Attitude et comportement à l'égard des enfants

[24] Ni A. M. ni K. L. n’ont développé une relation étroite avec les enfants de l’autre. J’ai eu l’impression que c’était parce que les enfants étaient plus âgés et n’acceptaient pas la relation. Il y avait des frictions entre K. L. et le fils d’A. M., qui vivait avec eux.

[25] A. M. a déclaré que K. L. et elle avaient discuté de ses arrangements financiers. Elle savait qu'il continuait d'être financièrement lié à C. D et l’acceptait. Elle savait aussi que C. D. était la bénéficiaire selon son testament. Cet arrangement ne lui causait aucun problème à ce moment-là, car elle estimait que K. L. était obligé de subvenir aux besoins de ses enfants. Il lui a dit que C. D. n’était pas contente qu'il souhaite modifier son testament, et A. M. ne croyait pas qu’il s’agissait d’un « problème » à ce moment-là.

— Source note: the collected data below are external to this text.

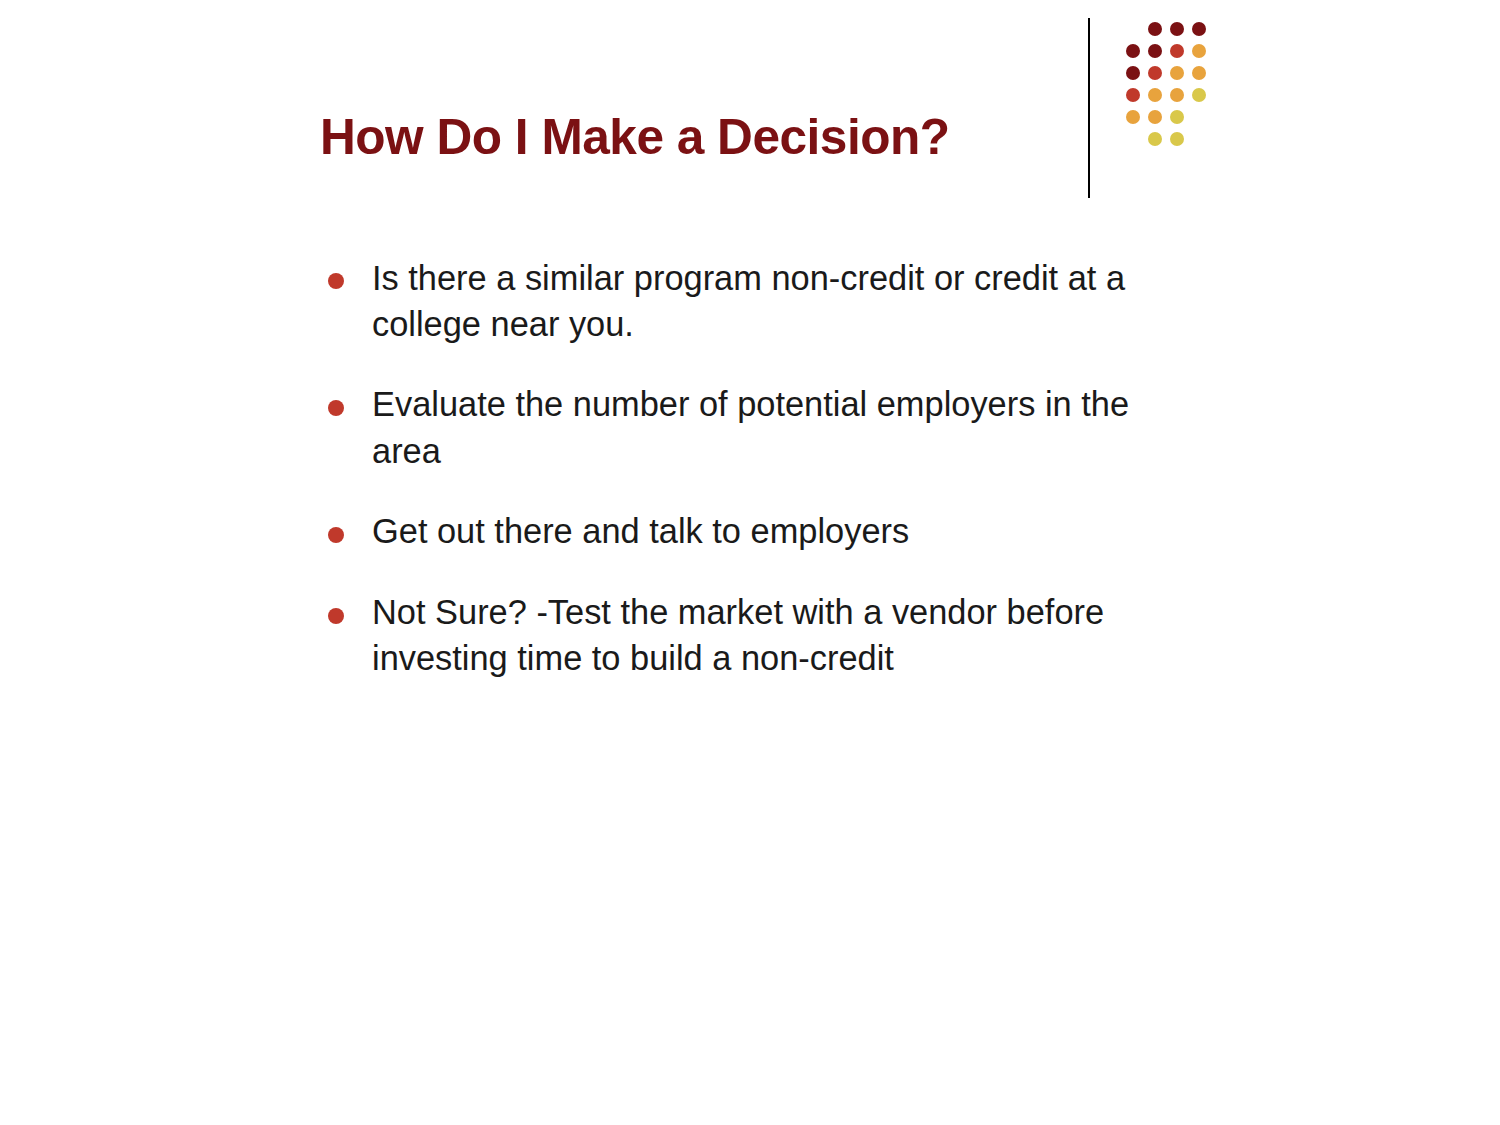How Do I Make a Decision?
Is there a similar program non-credit or credit at a college near you.
Evaluate the number of potential employers in the area
Get out there and talk to employers
Not Sure? -Test the market with a vendor before investing time to build a non-credit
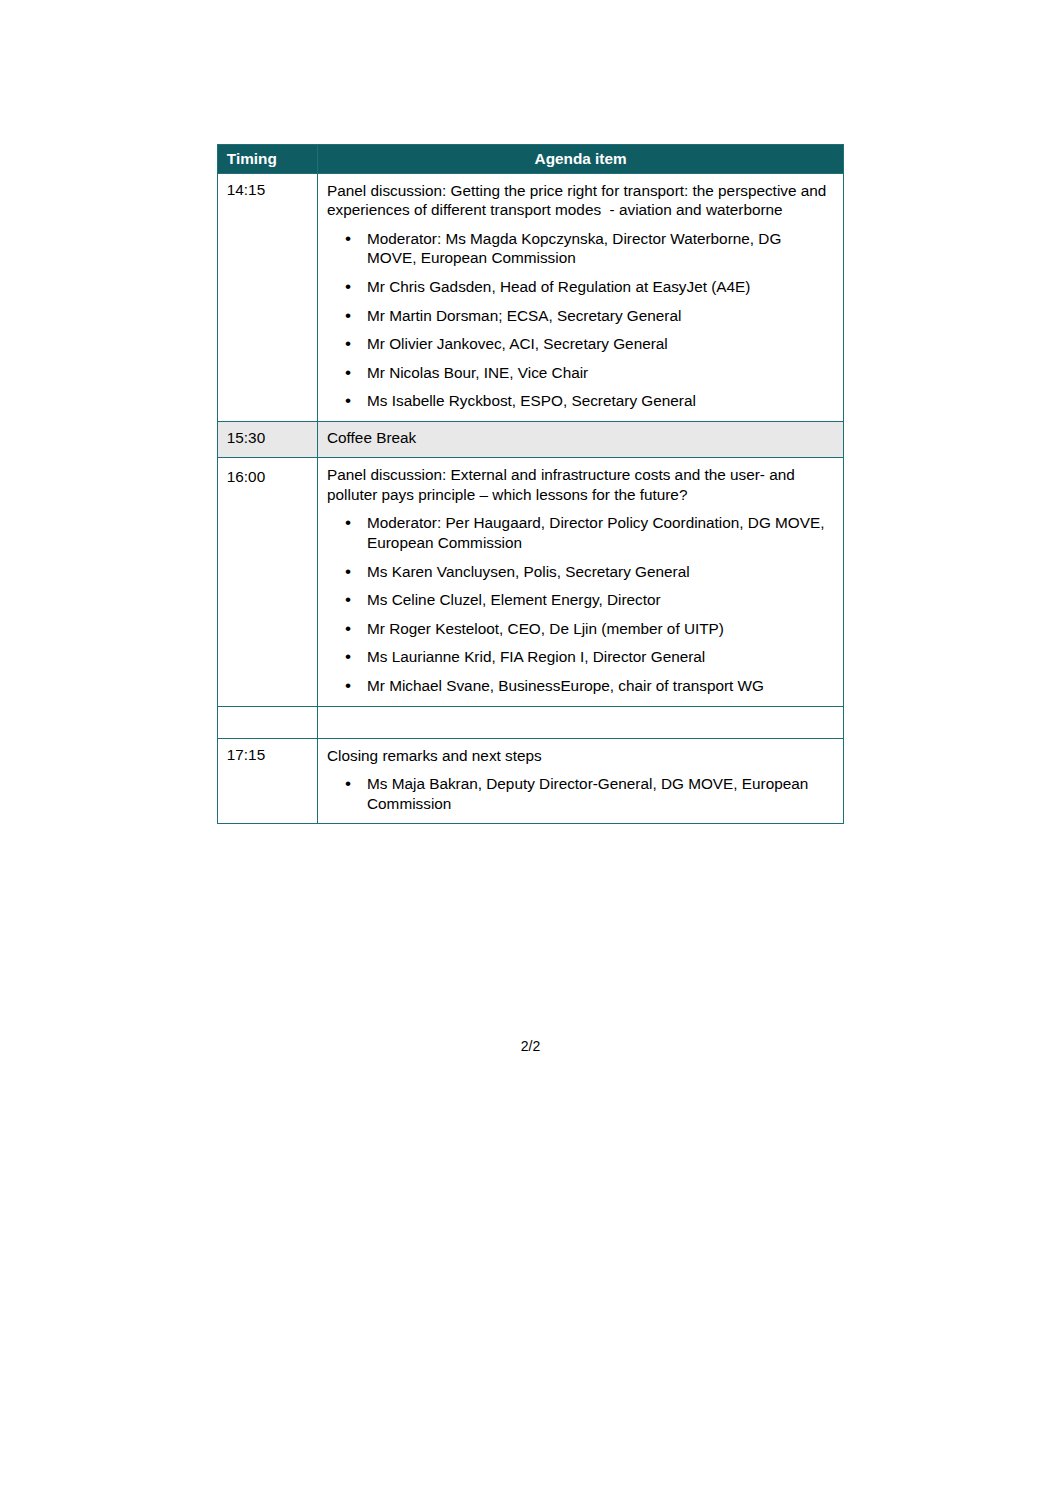| Timing | Agenda item |
| --- | --- |
| 14:15 | Panel discussion: Getting the price right for transport: the perspective and experiences of different transport modes - aviation and waterborne Moderator: Ms Magda Kopczynska, Director Waterborne, DG MOVE, European Commission Mr Chris Gadsden, Head of Regulation at EasyJet (A4E) Mr Martin Dorsman; ECSA, Secretary General Mr Olivier Jankovec, ACI, Secretary General Mr Nicolas Bour, INE, Vice Chair Ms Isabelle Ryckbost, ESPO, Secretary General |
| 15:30 | Coffee Break |
| 16:00 | Panel discussion: External and infrastructure costs and the user- and polluter pays principle – which lessons for the future? Moderator: Per Haugaard, Director Policy Coordination, DG MOVE, European Commission Ms Karen Vancluysen, Polis, Secretary General Ms Celine Cluzel, Element Energy, Director Mr Roger Kesteloot, CEO, De Ljin (member of UITP) Ms Laurianne Krid, FIA Region I, Director General Mr Michael Svane, BusinessEurope, chair of transport WG |
| 17:15 | Closing remarks and next steps Ms Maja Bakran, Deputy Director-General, DG MOVE, European Commission |
2/2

[26] A. M. savait qu’il ne l’avait pas désignée comme conjointe de fait sur ses formulaires d’emploi, mais la façon dont il l’avait nommée sur un formulaire n’était pas importante pour elle. Elle avait ses propres avantages sociaux et elle n’était pas [traduction] « offusquée » par la façon dont il qualifiait leur relation dans son formulaire d’emploi.

Mes conclusions

[27] La mesure dans laquelle les différentes caractéristiques d’une union de fait doivent être prises en compte varie selon les circonstances de chaque casNote de bas de page 24. Je dois garder à l'esprit la nature infiniment variable du mariage dans notre société et évaluer les circonstances particulières afin de déterminer si A. M. et K. L. avaient une relation qui s'apparente à un mariageNote de bas de page 25. Il ne m'appartient pas d’évaluer la qualité de leur relationNote de bas de page 26.

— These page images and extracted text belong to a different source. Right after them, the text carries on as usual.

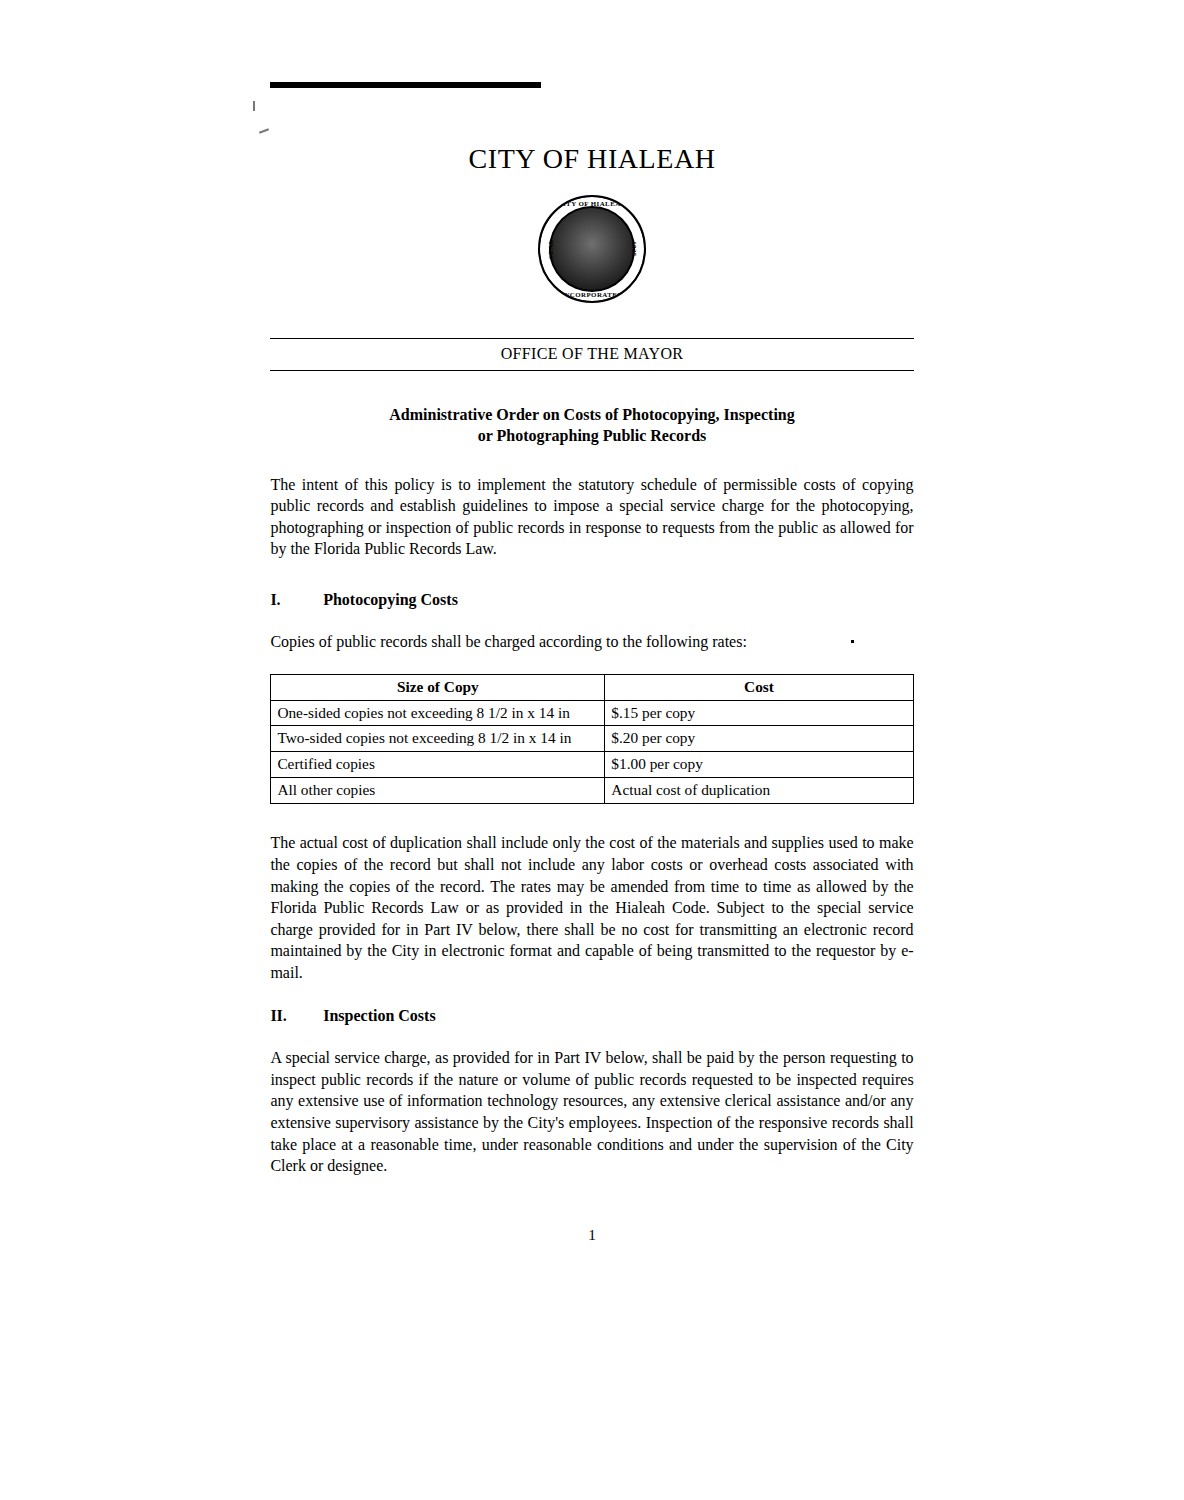CITY OF HIALEAH
CITY OF HIALEAH INCORPORATED SEAL 1925
OFFICE OF THE MAYOR
Administrative Order on Costs of Photocopying, Inspecting
or Photographing Public Records
The intent of this policy is to implement the statutory schedule of permissible costs of copying public records and establish guidelines to impose a special service charge for the photocopying, photographing or inspection of public records in response to requests from the public as allowed for by the Florida Public Records Law.
I. Photocopying Costs
Copies of public records shall be charged according to the following rates:
| Size of Copy | Cost |
| --- | --- |
| One-sided copies not exceeding 8 1/2 in x 14 in | $.15 per copy |
| Two-sided copies not exceeding 8 1/2 in x 14 in | $.20 per copy |
| Certified copies | $1.00 per copy |
| All other copies | Actual cost of duplication |
The actual cost of duplication shall include only the cost of the materials and supplies used to make the copies of the record but shall not include any labor costs or overhead costs associated with making the copies of the record. The rates may be amended from time to time as allowed by the Florida Public Records Law or as provided in the Hialeah Code. Subject to the special service charge provided for in Part IV below, there shall be no cost for transmitting an electronic record maintained by the City in electronic format and capable of being transmitted to the requestor by e-mail.
II. Inspection Costs
A special service charge, as provided for in Part IV below, shall be paid by the person requesting to inspect public records if the nature or volume of public records requested to be inspected requires any extensive use of information technology resources, any extensive clerical assistance and/or any extensive supervisory assistance by the City's employees. Inspection of the responsive records shall take place at a reasonable time, under reasonable conditions and under the supervision of the City Clerk or designee.
1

[28] C. D. compte sur sa relation financière étroite avec K. L. Elle souligne également qu’elle a joué un rôle important dans le traitement de la dépendance de K. L. Il s'agit là de considérations importantes; toutefois, l’attachement que continuent de partager C. D. et K. L. n'enlève rien à l'union de fait d’A. M. et de K. L.

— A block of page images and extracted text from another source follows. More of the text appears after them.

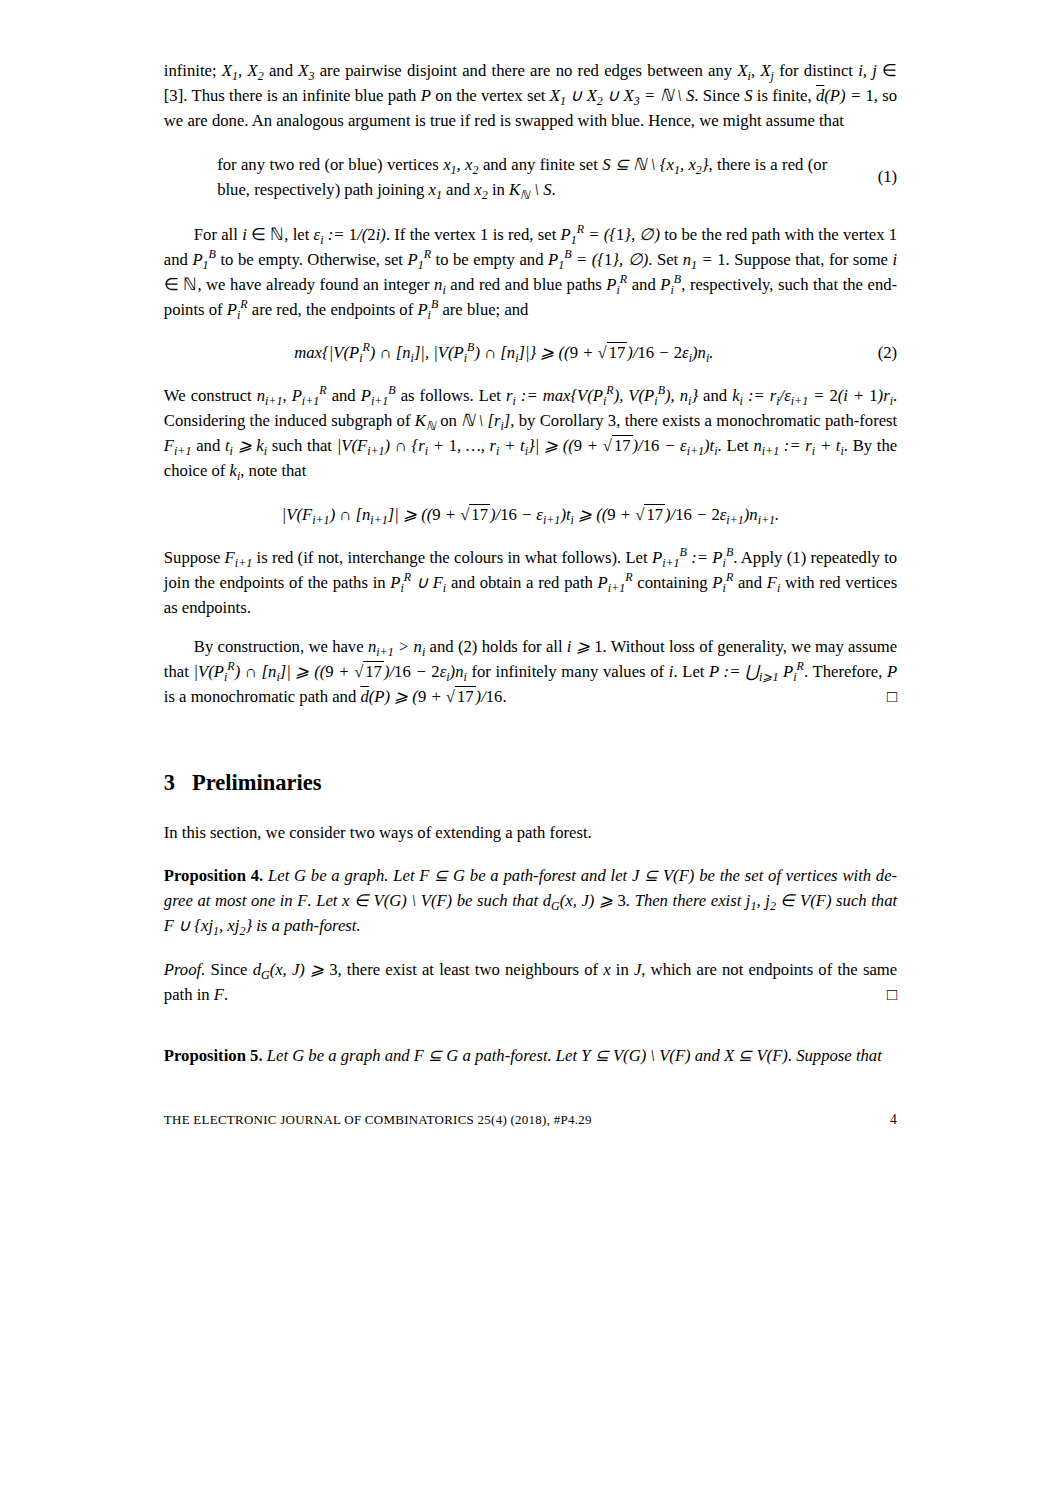infinite; X1, X2 and X3 are pairwise disjoint and there are no red edges between any Xi, Xj for distinct i, j ∈ [3]. Thus there is an infinite blue path P on the vertex set X1 ∪ X2 ∪ X3 = ℕ \ S. Since S is finite, d(P) = 1, so we are done. An analogous argument is true if red is swapped with blue. Hence, we might assume that
for any two red (or blue) vertices x1, x2 and any finite set S ⊆ ℕ \ {x1, x2}, there is a red (or blue, respectively) path joining x1 and x2 in Kℕ \ S.
(1)
For all i ∈ ℕ, let εi := 1/(2i). If the vertex 1 is red, set P1R = ({1}, ∅) to be the red path with the vertex 1 and P1B to be empty. Otherwise, set P1R to be empty and P1B = ({1}, ∅). Set n1 = 1. Suppose that, for some i ∈ ℕ, we have already found an integer ni and red and blue paths PiR and PiB, respectively, such that the endpoints of PiR are red, the endpoints of PiB are blue; and
max{|V(PiR) ∩ [ni]|, |V(PiB) ∩ [ni]|} ⩾ ((9 + √17)/16 − 2εi)ni.
(2)
We construct ni+1, Pi+1R and Pi+1B as follows. Let ri := max{V(PiR), V(PiB), ni} and ki := ri/εi+1 = 2(i + 1)ri. Considering the induced subgraph of Kℕ on ℕ \ [ri], by Corollary 3, there exists a monochromatic path-forest Fi+1 and ti ⩾ ki such that |V(Fi+1) ∩ {ri + 1, …, ri + ti}| ⩾ ((9 + √17)/16 − εi+1)ti. Let ni+1 := ri + ti. By the choice of ki, note that
|V(Fi+1) ∩ [ni+1]| ⩾ ((9 + √17)/16 − εi+1)ti ⩾ ((9 + √17)/16 − 2εi+1)ni+1.
Suppose Fi+1 is red (if not, interchange the colours in what follows). Let Pi+1B := PiB. Apply (1) repeatedly to join the endpoints of the paths in PiR ∪ Fi and obtain a red path Pi+1R containing PiR and Fi with red vertices as endpoints.
By construction, we have ni+1 > ni and (2) holds for all i ⩾ 1. Without loss of generality, we may assume that |V(PiR) ∩ [ni]| ⩾ ((9 + √17)/16 − 2εi)ni for infinitely many values of i. Let P := ⋃i⩾1 PiR. Therefore, P is a monochromatic path and d(P) ⩾ (9 + √17)/16. □
3 Preliminaries
In this section, we consider two ways of extending a path forest.
Proposition 4. Let G be a graph. Let F ⊆ G be a path-forest and let J ⊆ V(F) be the set of vertices with degree at most one in F. Let x ∈ V(G) \ V(F) be such that dG(x, J) ⩾ 3. Then there exist j1, j2 ∈ V(F) such that F ∪ {xj1, xj2} is a path-forest.
Proof. Since dG(x, J) ⩾ 3, there exist at least two neighbours of x in J, which are not endpoints of the same path in F. □
Proposition 5. Let G be a graph and F ⊆ G a path-forest. Let Y ⊆ V(G) \ V(F) and X ⊆ V(F). Suppose that
The electronic journal of combinatorics 25(4) (2018), #P4.29
4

[29] K. L. et C. D. ont été mariés pendant de nombreuses années. Ils ont continué à posséder une maison et à partager deux marges de crédit. K. L. a continué d'avoir des obligations financières envers leurs enfants. A. M. a respecté ces obligations. C. D. a continué de se soucier de K. L. et a joué un rôle important en l'aidant à composer avec sa dépendance et d'autres problèmes médicaux. A. M. a aussi joué un rôle important. Il ne m'appartient pas de tenter de soupeser la valeur respective des rôles joués par chacune d’elles ou de juger de la façon dont chacune a traité les problèmes de K. L.

[30] L’union de fait de K. L. et d'A. M. a commencé en janvier 2014, lorsqu’il a emménagé chez elle. Ils partageaient une chambre et leur intimité. Ils partageaient leurs dépenses, ont passé des vacances ensemble et socialisaient en tant que couple. Ils pensaient éventuellement vendre la maison d’A. M. et acheter une nouvelle maison ensemble. En janvier 2016, ils ont obtenu une analyse comparative des marchés et un plan de marketing pour la vente de la maison d’A. M. Ces documents étaient adressés à K. L. et à A. MNote de bas de page 27. Malgré les défis posés par les problèmes de dépendance et de santé de K. L., ils ont continué à cohabiter et à entretenir une relation engagée pendant plus de deux ans. A. M. a fait face à ces défis « à sa façon », l’a soutenu et a participé à ses soins.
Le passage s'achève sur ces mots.